My mother, sisters and I (and all our kids) are severely near-sighted. ‘Last I heard, second only to Mom, my eyes are the worst. (Interestingly, God gave me a keen olfactory! I always say, “I can’t see for beans, but I sure smell good.”)
But my Coke-bottle glasses aren’t my only vision problem. If you’re a reader of this blog even as just a daily minute, I’m sure the cohesiveness hasn’t escaped you: this whipped pup has recently emerged from a long, unlit tunnel. I feel like God has accelerated my peripheral vision, and clicked on the high beams.
Ps. 119:105 Thy word is a lamp unto my feet, and a light unto my path.
Oh, no worries: I haven’t been walking in the darkness, per se. And it does occur to me that the more I learn, the clearer it is that I know relatively little. But God’s Word tells us that Satan attires himself as an angel of light. We do well, on our pilgrim path, to look into the distance—to ascertain the source of the rays. Quite some time ago, I started stubbing my toes. I was in the light (Praise God!), but I couldn’t see the forest for the trees. Before long, I started bumping into walls, going in circles—and didn’t know why. I just thank God that He didn’t leave me on that road.
Ps. 18:36 Thou hast enlarged my steps under me, that my feet did not slip.

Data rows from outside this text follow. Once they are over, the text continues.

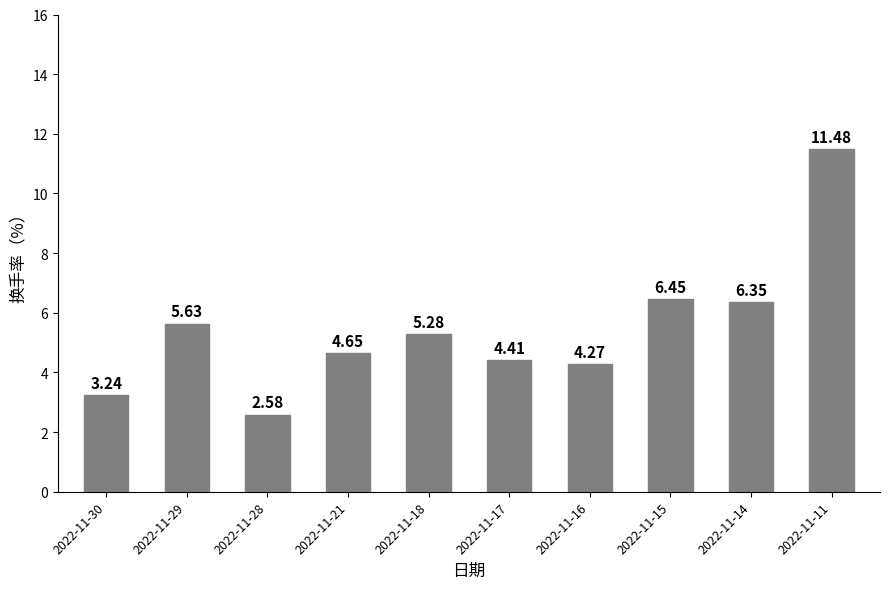

Are the bars grouped side by side (vs. stacked)?

No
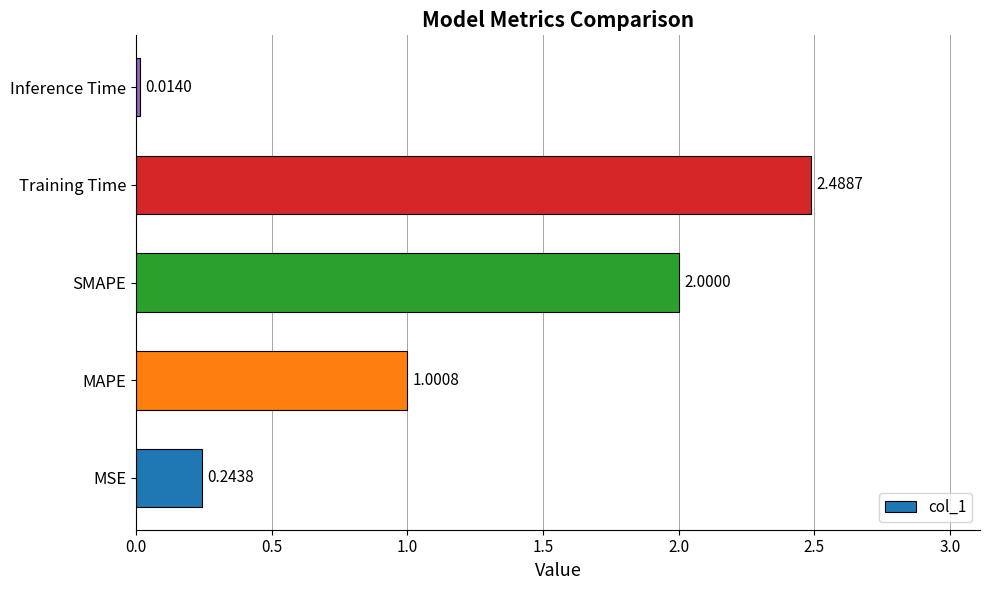

Where is the data nearest to the value 1?

MAPE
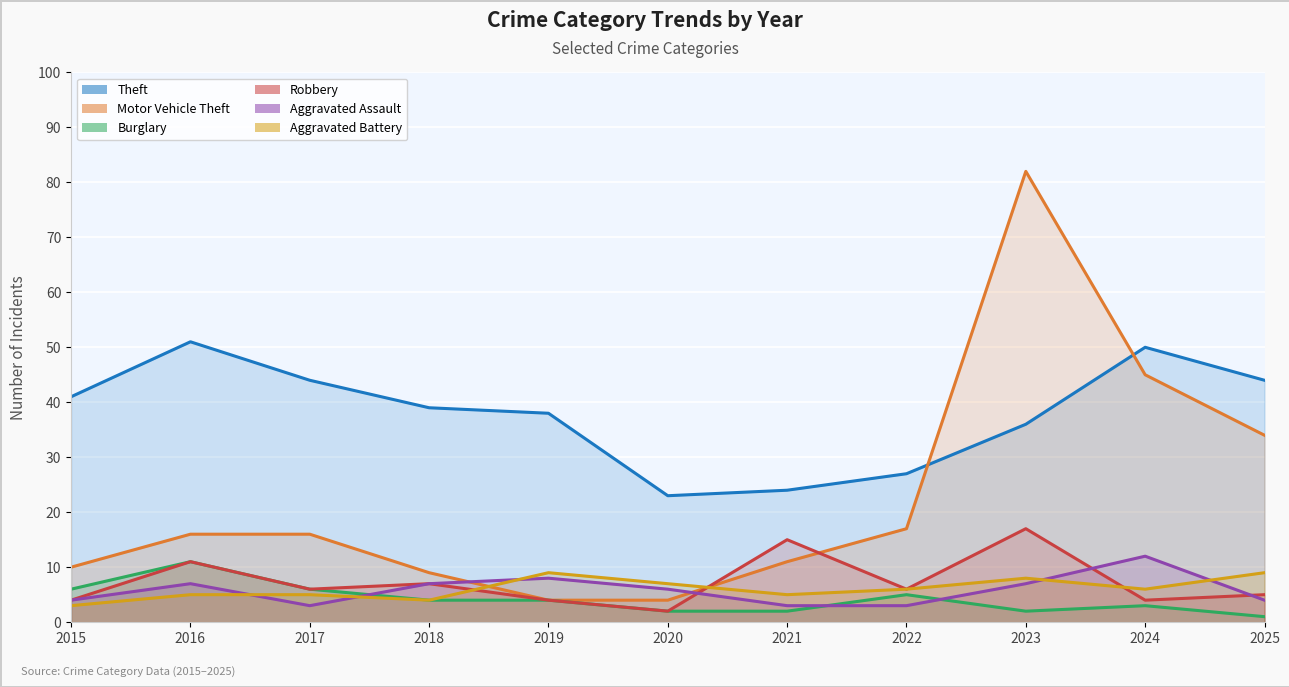

What is the sum of the Robbery values at 2015 and 2018?

11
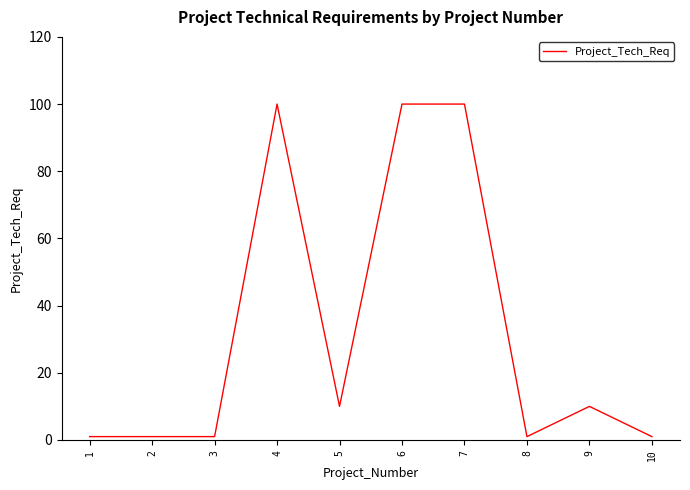

Which has a higher value, 5 or 6?

6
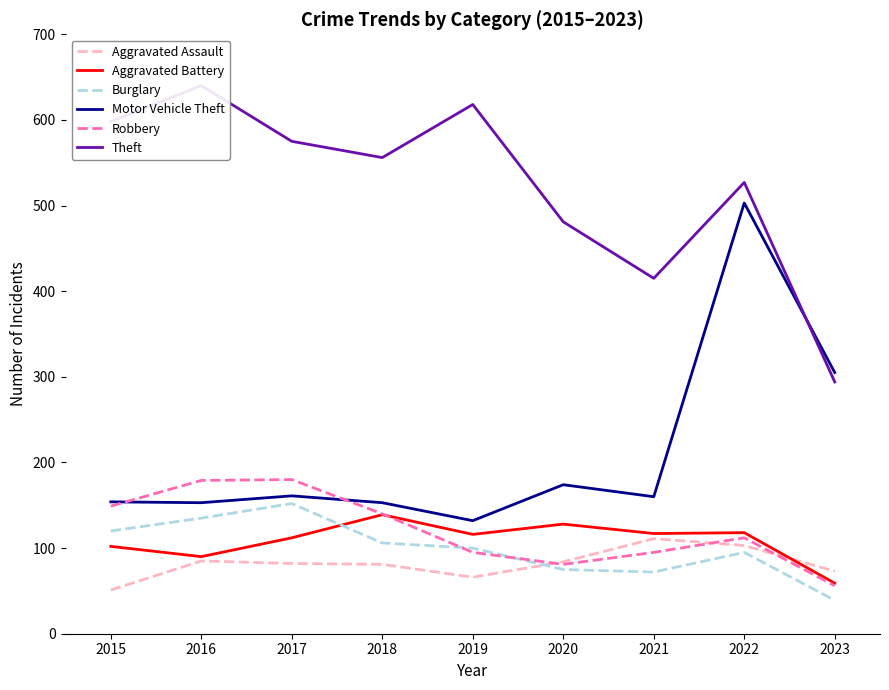

Is this an area chart (filled region under the line)?

No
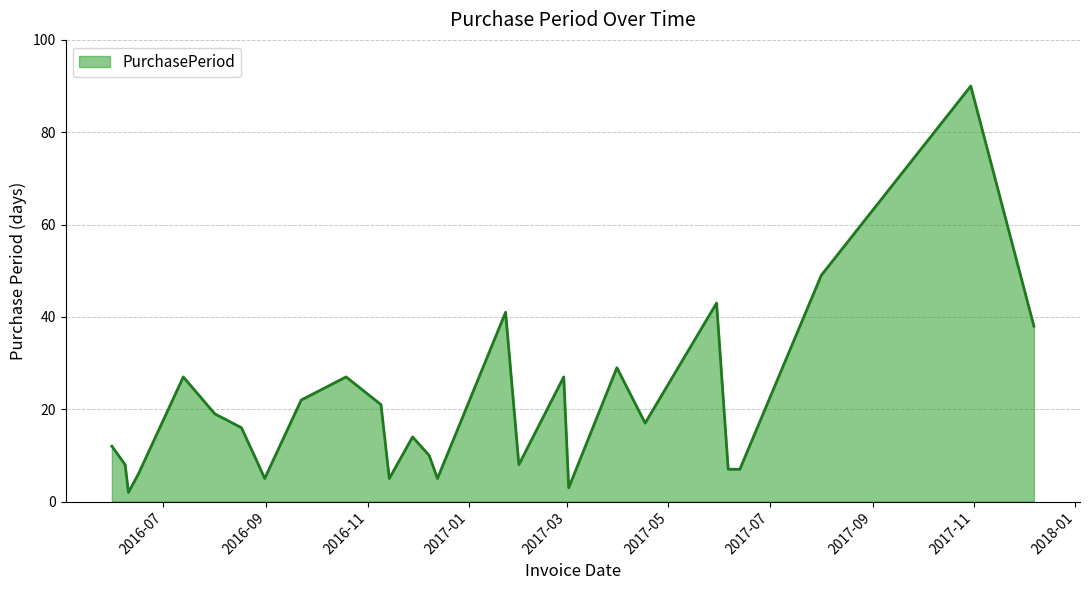

What is the difference between the maximum and minimum values?

88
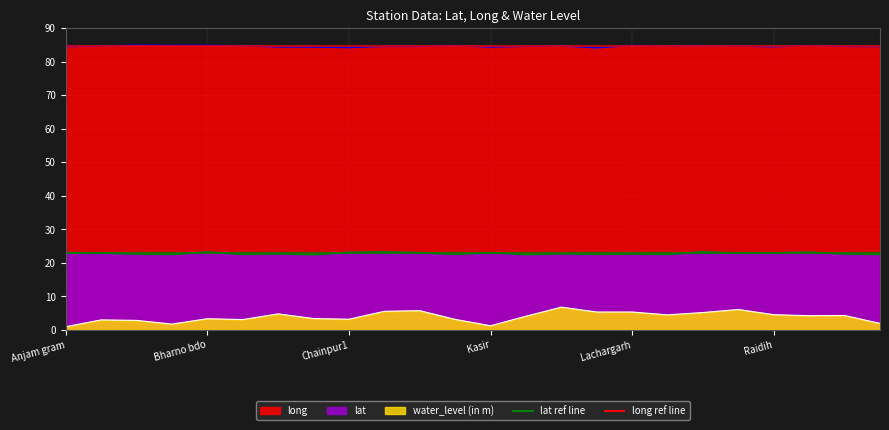

What is the value of the long point at the 3rd from the left?

84.9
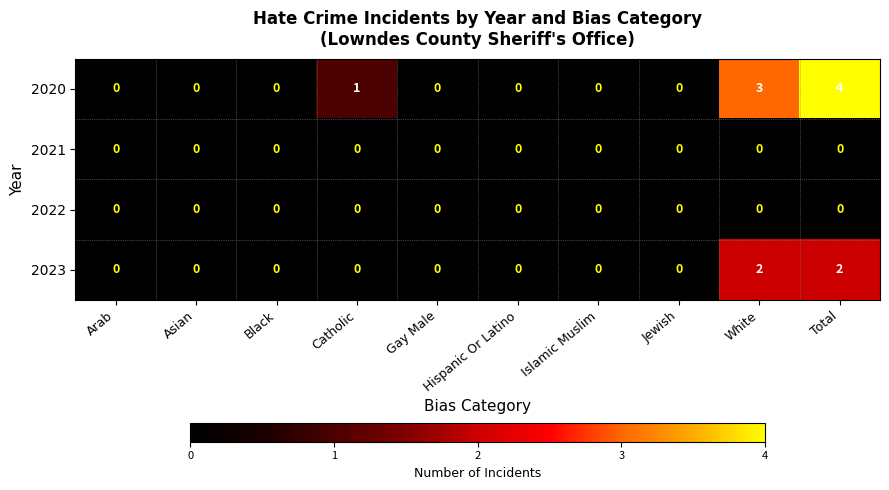

Which series has the largest range (max minus min)?

2020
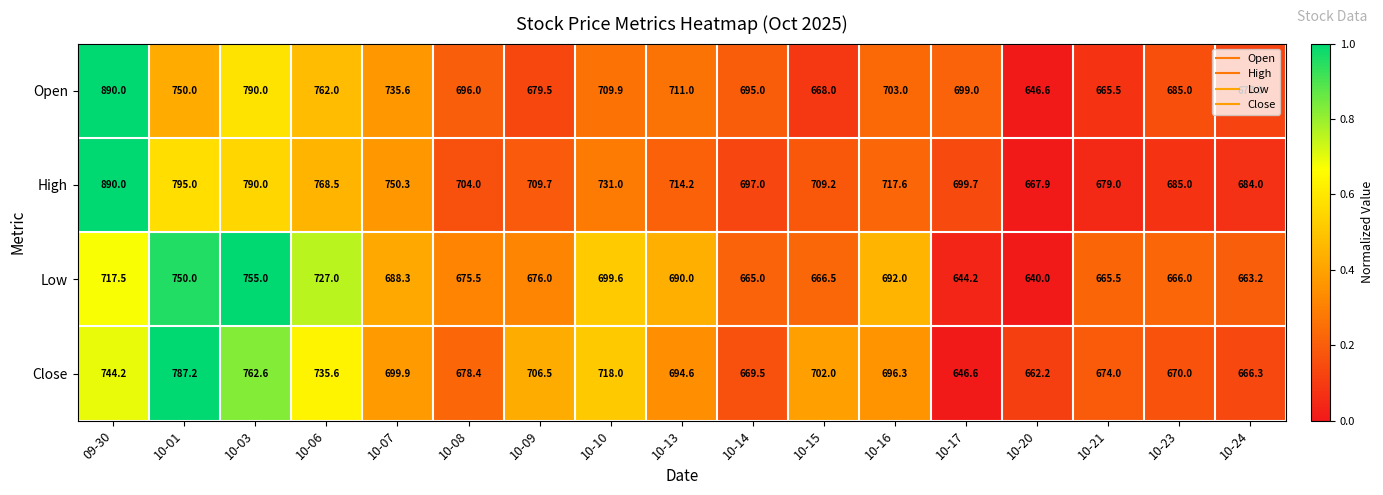

The value of Low at 10-14 is 665.0. True or false?

True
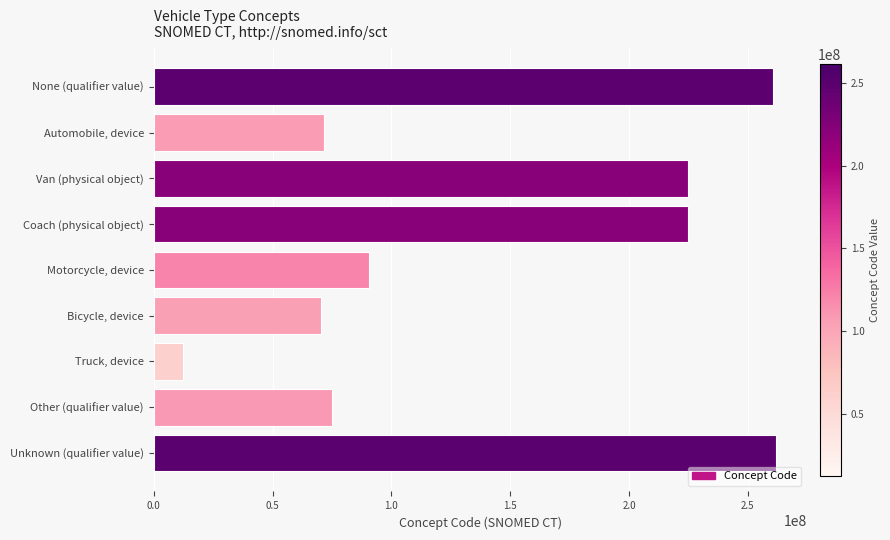

List the labels in order of value, smallest first.

Truck, device, Bicycle, device, Automobile, device, Other (qualifier value), Motorcycle, device, Coach (physical object), Van (physical object), None (qualifier value), Unknown (qualifier value)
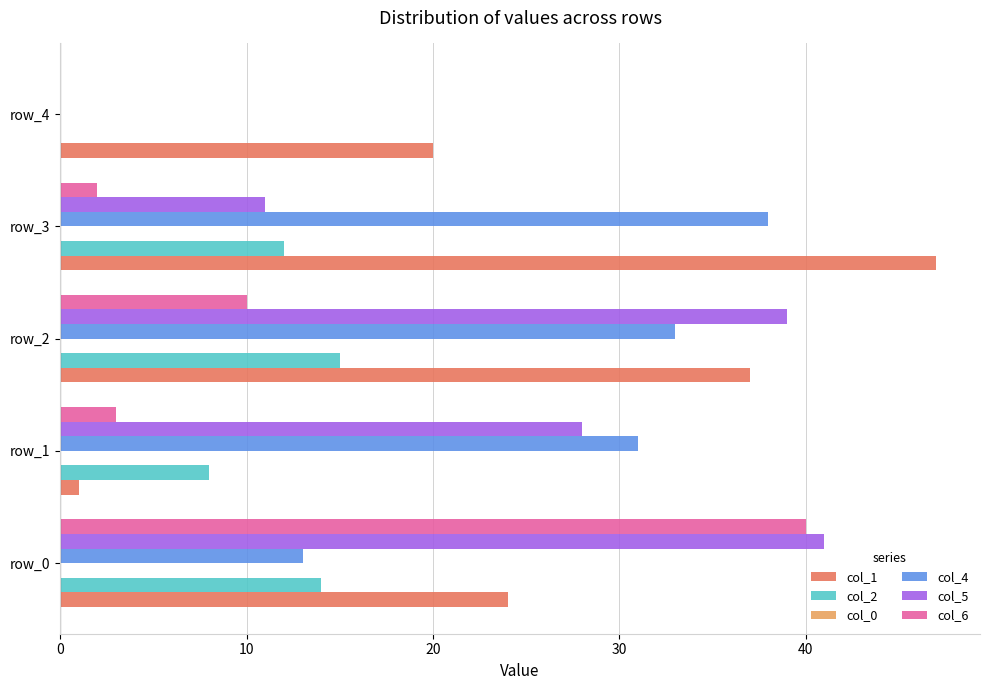

What is the average value of the col_4 series?

23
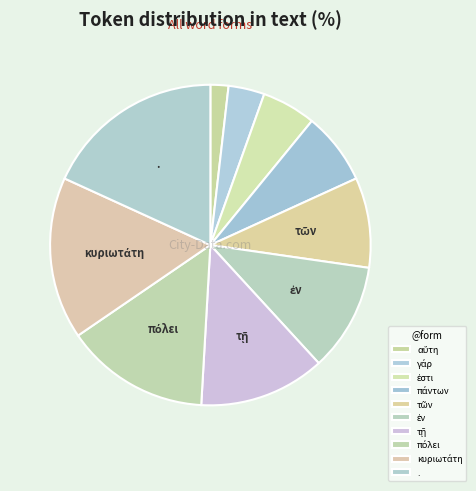

Rank the categories by value from lowest to highest.

αὕτη, γάρ, ἐστι, πάντων, τῶν, ἐν, τῇ, πόλει, κυριωτάτη, .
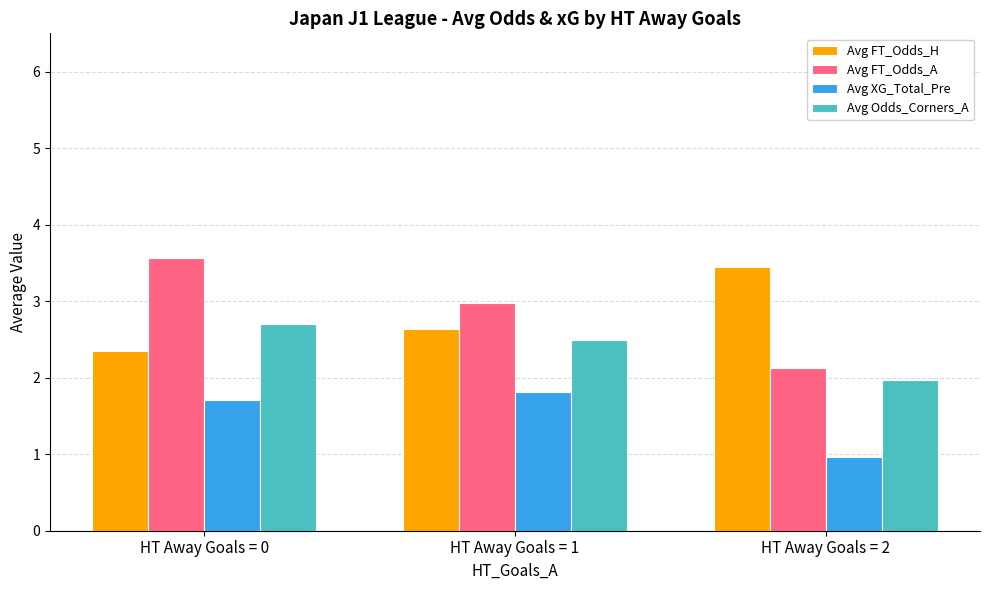

At HT Away Goals = 0, list the series in order from largest to smallest.

Avg FT_Odds_A, Avg Odds_Corners_A, Avg FT_Odds_H, Avg XG_Total_Pre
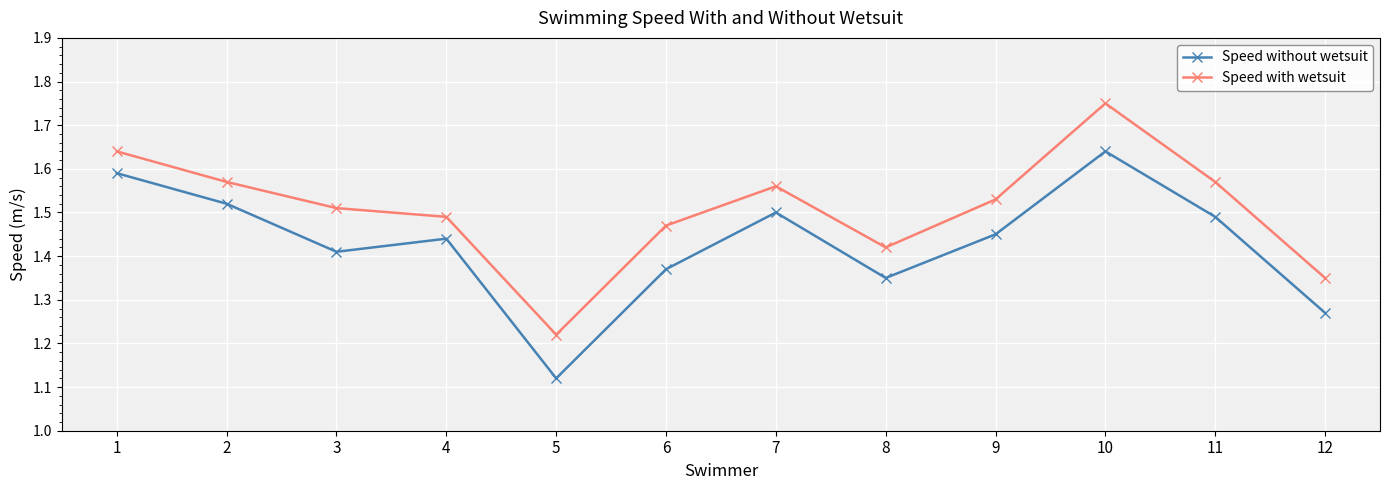

The Speed with wetsuit series shows 2.2 at 6. True or false?

False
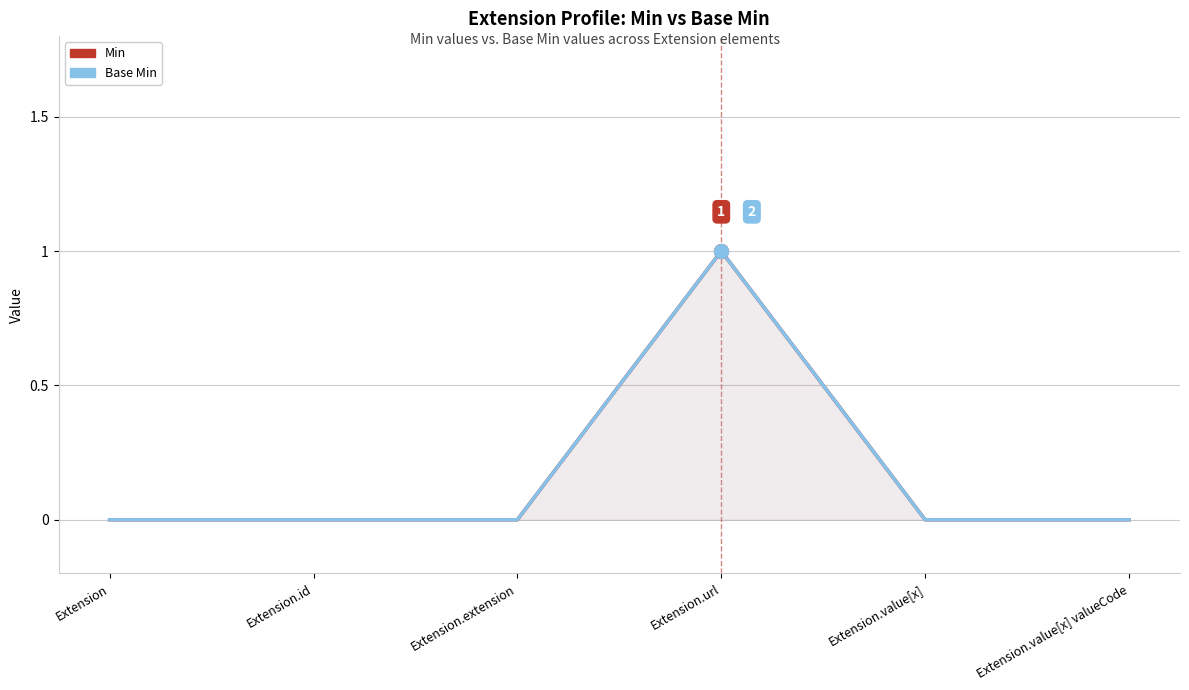

True or false: Min has more than 1 points higher than both neighbors.

False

As for the time spent, I can’t blame anybody but myself (‘much as I’d like to). Each morning, before I can even depart from my bedside, I need those spectacles; without those babies, I dare not even traverse to the bathroom. You’d think that I could see clearly that trusting in faulty information put me in far worse danger than merely stubbing my toes on a dresser.